Travelling on a Schengen visa means that the holder can travel to any or all member countries, avoiding the hassle and expense of obtaining a new one for each country. This might have been good for Lilian, but it could be a problem for us. She could have landed in Copenhagen, but then been moved on to Austria, Germany, Belgium, Finland, France, Greece, Iceland, Italy, Luxembourg, Norway, Portugal, Spain, Sweden, or the Netherlands.

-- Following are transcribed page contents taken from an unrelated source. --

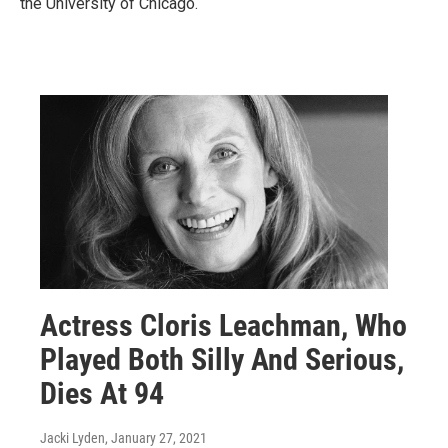
the University of Chicago.
Actress Cloris Leachman, Who
Played Both Silly And Serious,
Dies At 94
Jacki Lyden
, January 27, 2021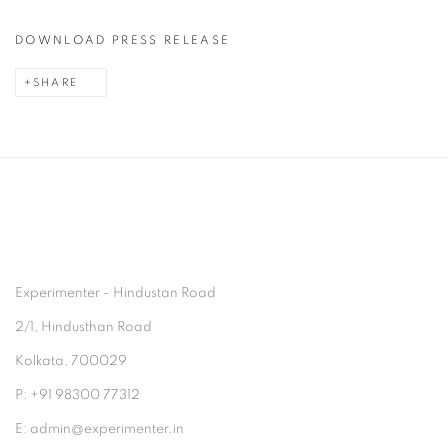
DOWNLOAD PRESS RELEASE
SHARE
Experimenter - Hindustan Road
2/1, Hindusthan Road
Kolkata, 700029
P: +91 98300 77312
E: admin@experimenter.in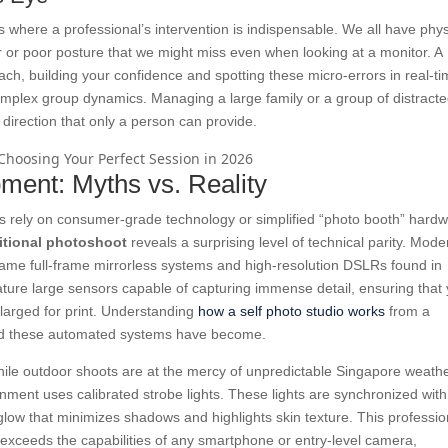
s where a professional’s intervention is indispensable. We all have phys
ar or poor posture that we might miss even when looking at a monitor. A
ach, building your confidence and spotting these micro-errors in real-ti
complex group dynamics. Managing a large family or a group of distract
 direction that only a person can provide.
pment: Myths vs. Reality
s rely on consumer-grade technology or simplified “photo booth” hardw
ditional photoshoot
reveals a surprising level of technical parity. Mode
 same full-frame mirrorless systems and high-resolution DSLRs found in
ture large sensors capable of capturing immense detail, ensuring that
nlarged for print. Understanding
how a self photo studio works
from a
ated these automated systems have become.
 While outdoor shoots are at the mercy of unpredictable Singapore weath
onment uses calibrated strobe lights. These lights are synchronized with
 glow that minimizes shadows and highlights skin texture. This professio
 exceeds the capabilities of any smartphone or entry-level camera,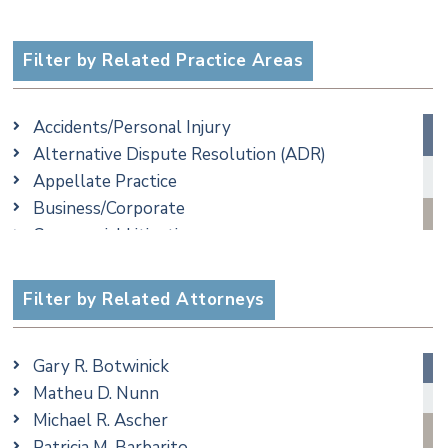
Filter by Related Practice Areas
Accidents/Personal Injury
Alternative Dispute Resolution (ADR)
Appellate Practice
Business/Corporate
Commercial Litigation
Criminal
Employment
Filter by Related Attorneys
Family/Matrimonial
Real Estate
Gary R. Botwinick
Special Education
Matheu D. Nunn
Taxation
Michael R. Ascher
Trusts & Estates
Patricia M. Barbarito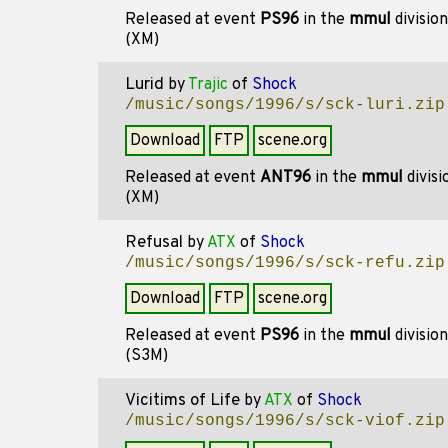
Released at event
PS96
in the
mmul
divisio
(XM)
Lurid
by
Trajic
of
Shock
/music/songs/1996/s/sck-luri.zip
Download
FTP
scene.org
Released at event
ANT96
in the
mmul
divis
(XM)
Refusal
by
ATX
of
Shock
/music/songs/1996/s/sck-refu.zip
Download
FTP
scene.org
Released at event
PS96
in the
mmul
divisio
(S3M)
Vicitims of Life
by
ATX
of
Shock
/music/songs/1996/s/sck-viof.zip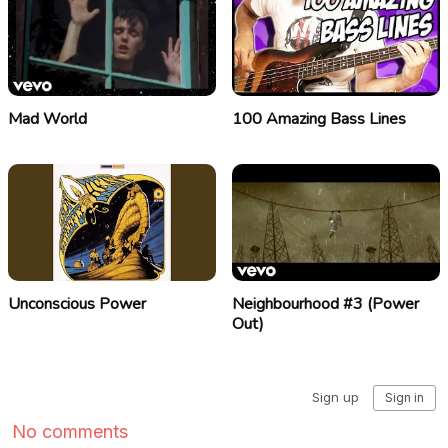
Mad World
100 Amazing Bass Lines
Unconscious Power
Neighbourhood #3 (Power
Out)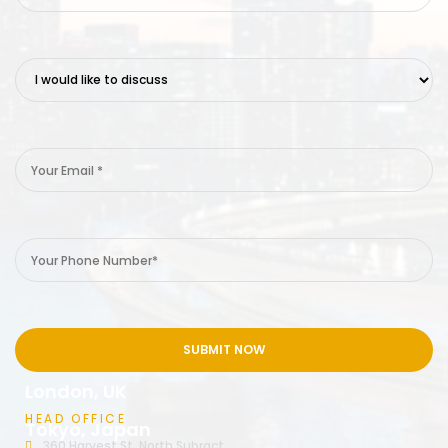
London, UK
HEAD OFFICE
Tokyo, Japan
360 Harvest St, North Subract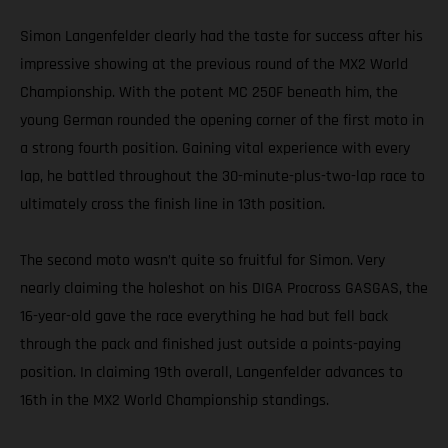
Simon Langenfelder clearly had the taste for success after his
impressive showing at the previous round of the MX2 World
Championship. With the potent MC 250F beneath him, the
young German rounded the opening corner of the first moto in
a strong fourth position. Gaining vital experience with every
lap, he battled throughout the 30-minute-plus-two-lap race to
ultimately cross the finish line in 13th position.
The second moto wasn’t quite so fruitful for Simon. Very
nearly claiming the holeshot on his DIGA Procross GASGAS, the
16-year-old gave the race everything he had but fell back
through the pack and finished just outside a points-paying
position. In claiming 19th overall, Langenfelder advances to
16th in the MX2 World Championship standings.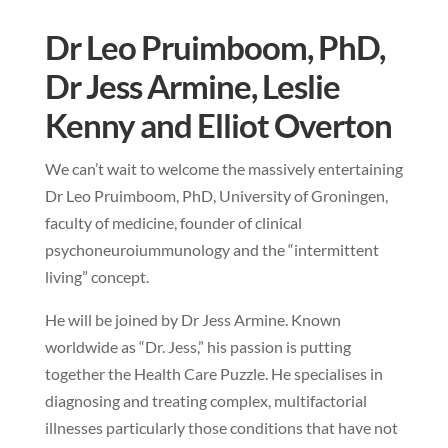
Dr Leo Pruimboom, PhD,
Dr Jess Armine, Leslie
Kenny and Elliot Overton
We can’t wait to welcome the massively entertaining
Dr Leo Pruimboom, PhD, University of Groningen,
faculty of medicine, founder of clinical
psychoneuroiummunology and the “intermittent
living” concept.
He will be joined by Dr Jess Armine. Known
worldwide as “Dr. Jess,” his passion is putting
together the Health Care Puzzle. He specialises in
diagnosing and treating complex, multifactorial
illnesses particularly those conditions that have not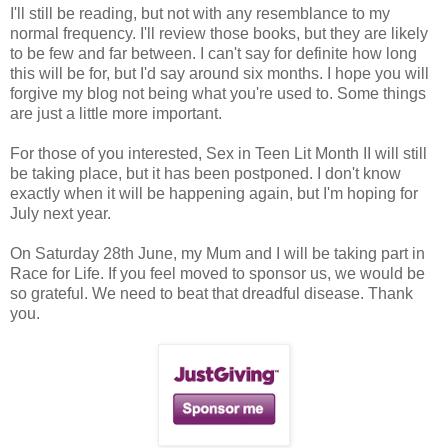
I'll still be reading, but not with any resemblance to my
normal frequency. I'll review those books, but they are likely
to be few and far between. I can't say for definite how long
this will be for, but I'd say around six months. I hope you will
forgive my blog not being what you're used to. Some things
are just a little more important.
For those of you interested, Sex in Teen Lit Month II will still
be taking place, but it has been postponed. I don't know
exactly when it will be happening again, but I'm hoping for
July next year.
On Saturday 28th June, my Mum and I will be taking part in
Race for Life. If you feel moved to sponsor us, we would be
so grateful. We need to beat that dreadful disease. Thank
you.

There was something else Julian had got from the Hungarians: a scan of all three pages of Lilian’s Schengen-visa application form. Besides all the usual personal details, she had had to state the main purpose of the journey (she’d put tourism); duration of stay (up to thirty days); whether her fingerprints had been collected previously for the purpose of applying for a Schengen visa (no, they hadn’t); intended date of arrival in the Schengen area (3 March); intended date of departure from the Schengen area (10 March); and surname and first name of the inviting person(s) in the member state(s). If that wasn’t applicable, then the name of hotel(s) or temporary accommodation(s) in the member state(s), and the address and email address of the inviting person(s)/hotel(s)/temporary accommodation(s). She’d put Hotel d’Angleterre, 34 Kongens Nytorv. Was the cost of travelling and living during the applicant’s stay covered by the applicant himself/herself? Yes. Means of support? Credit card.